Most Dismal State of the Union
January 28, 2003
By Mike McArdle
President Bush will deliver the State of the Union address.
Now, of course, Bush "delivers" the State of the Union about
the way the paperboy "delivers" your newspaper. Even his supporters
will realize that he had about as much insight into the speech
he will read as the kid on the bike had into the lead editorial
that he flings onto your lawn.
But even though his role in the address begins when they
fire up the teleprompter and ends when it runs out of words
even Bush must realize that the state of the union that he
at least theoretically presides over has rarely been more
dismal. The economy has settled into a malaise that may last
years. The country is divided by deep cultural and philosophical
differences that seem to split the nation in half. Polls show
that dissatisfaction in the direction of the country is the
highest it's been in years.
This is the country that the little man staring at the teleprompter
is trying to lead into what Bush apologist George Will euphemistically
calls an "optional" war, meaning I suppose that Will likens
the decision to kill maybe tens of thousands of innocent people
to the decision you make about the sound system on a new car.
You get the feeling that the Bushies share Will's view of
the coming optional conflict and deeply resent those that
are demanding that killing people be more important than your
SUV's CD changer. Those naysayers are actually demanding that
the administration demonstrate some that kind of threat exists
before they unleash a destructive force that could make the
world a more dangerous place for generations to come. Support
for this venture is eroding rapidly but the Bushies have apparently
decided to go to war anyway and hope that the rally round
effect will rescue them politically.
As precarious as the state of the union may be domestically
America has almost never been held in such little regard by
the international community. Just 16 months ago in the aftermath
of the September 11 attacks much of the world felt a solidarity
with Americans. Today the rest of the earth including some
of our most loyal long-time allies have begun to regard America
as the worlds pariah and the greatest threat to world peace.

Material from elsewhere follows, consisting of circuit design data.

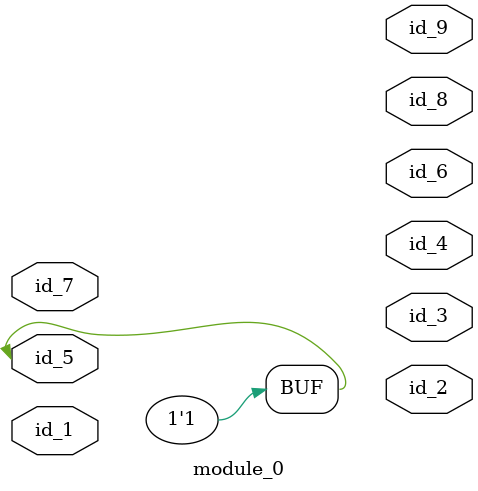
<source format=v>
module module_0 (
    id_1,
    id_2,
    id_3,
    id_4,
    id_5,
    id_6,
    id_7,
    id_8,
    id_9
);
  output id_9;
  output id_8;
  input id_7;
  output id_6;
  input id_5;
  output id_4;
  output id_3;
  output id_2;
  input id_1;
  assign id_5 = 1;
endmodule

</source>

One by one last week Americas longtime allies backed away
from Bush's ham-handed invasion plan/ oil grab. The Germans
said that there was no reason for a war. The French threatened
to veto any resolution for war in Security Council. The Russians
and Chinese echoed the sentiments of the Germans and French.

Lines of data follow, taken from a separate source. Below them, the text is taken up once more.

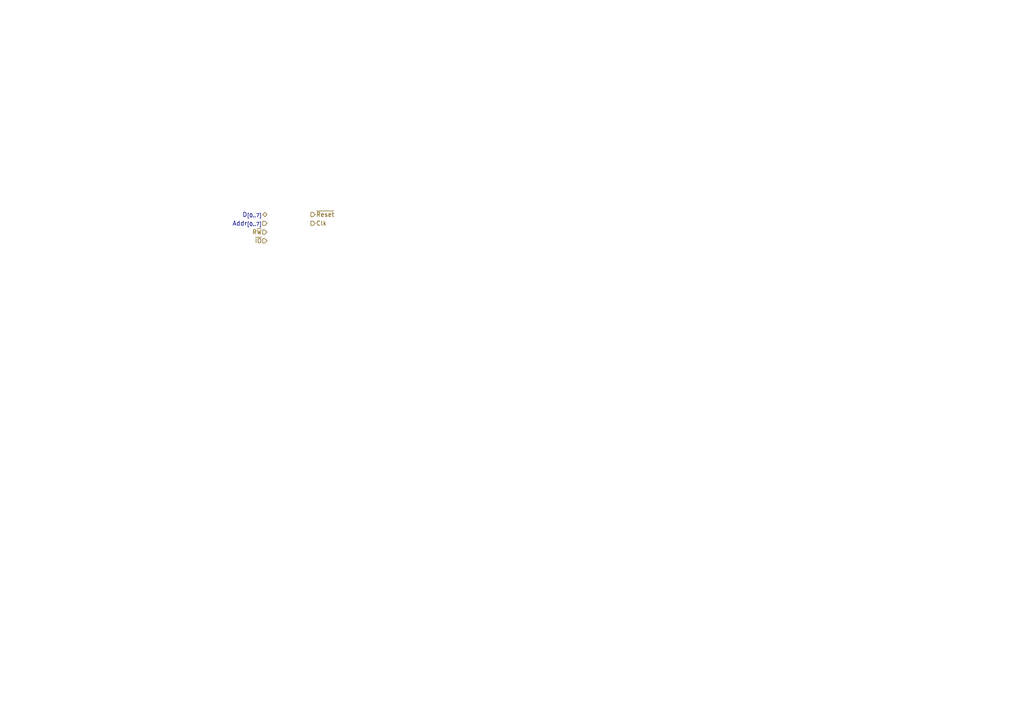
<source format=kicad_sch>
(kicad_sch
	(version 20250114)
	(generator "eeschema")
	(generator_version "9.0")
	(uuid "bc74ca8f-cd6f-4106-9a8b-e6d94e672084")
	(paper "A4")
	(lib_symbols)
	(hierarchical_label "~{IO}"
		(shape input)
		(at 77.47 69.85 180)
		(effects
			(font
				(size 1.27 1.27)
			)
			(justify right)
		)
		(uuid "576afe45-9cab-4999-939d-b7f112043777")
	)
	(hierarchical_label "~{Reset}"
		(shape output)
		(at 90.17 62.23 0)
		(effects
			(font
				(size 1.27 1.27)
			)
			(justify left)
		)
		(uuid "732742cb-91d5-4efa-a6a1-e85df804a9fc")
	)
	(hierarchical_label "R~{W}"
		(shape input)
		(at 77.47 67.31 180)
		(effects
			(font
				(size 1.27 1.27)
			)
			(justify right)
		)
		(uuid "941e1cd0-e41e-4745-befb-4758c292b4c1")
	)
	(hierarchical_label "Addr_{[0..7]}"
		(shape input)
		(at 77.47 64.77 180)
		(effects
			(font
				(size 1.27 1.27)
			)
			(justify right)
		)
		(uuid "9e1d06de-9aec-46ed-802d-0f517d8615ac")
	)
	(hierarchical_label "D_{[0..7]}"
		(shape bidirectional)
		(at 77.47 62.23 180)
		(effects
			(font
				(size 1.27 1.27)
			)
			(justify right)
		)
		(uuid "d56b3b02-a019-4857-a14c-bf81e1d25fa8")
	)
	(hierarchical_label "Clk"
		(shape output)
		(at 90.17 64.77 0)
		(effects
			(font
				(size 1.27 1.27)
			)
			(justify left)
		)
		(uuid "e919f866-1692-4ff1-8a1f-25211a556c22")
	)
)

</source>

In an attempt to stop the bleeding and show that not every
country in the world is backing away from their boys crude
war for crude oil the administration said that numerous countries
were actually behind them, among them Italy. But before anybody
could even get off one of those jokes about legendary Italian
war heroes or military accomplishments the Italian government
responded with a "Not so fast" and said that they favored
no war without full UN backing. The administration still claims
numerous allies for its policy but apart from Tony the Poodle
they're as invisible as those weapons of mass destruction
that the war is supposed to be about.
And in Tony Blair's England the attitude toward Americans
is no different. Polls show that only 30 % of the British
support military action in Iraq and the number has been dropping
for months. A nasty British TV satire entitled "Between Iraq
and a Hard Place" portrays Bush as an addled brained clown
and American democracy as a convoluted system in which the
candidate with the most votes loses. The American military
is derided as using the British to supply "dead bodies". In
the north London theatre district a play called "The Madness
of George Dubya" plays to sellout crowds and depicts Bush
as a pajama-wearing teddy bear-toting child cowering in a
bunker as nuclear war erupts.
This isn't good natured light hearted satire . This is nasty
aggressive stuff and it's not coming just from the activist
left. To many ordinary Europeans Bush and by extension Americans
are increasingly seen as aggressive, arrogant and eager to
provoke a war to satisfy its insatiable oil consumption. The
inane Donald Rumsfeld remark about France and Germany being
the "old Europe" (this isn't the Europe I ordered, bring me
a new one) was just a reinforcement of the Ugly American image
that has already taken hold. Not since the Vietnam War (another
one of those optional wars) has the world had such a negative
view of America.
It is unlikely that those who are putting the finishing touches
on Bush's address care much about any of this or think that
it's important. War and budget busting tax cuts for the rich
are the only real policies they've ever had so expect more
of the same and more importantly expect the state of the union
next January to be even more grim than it is now.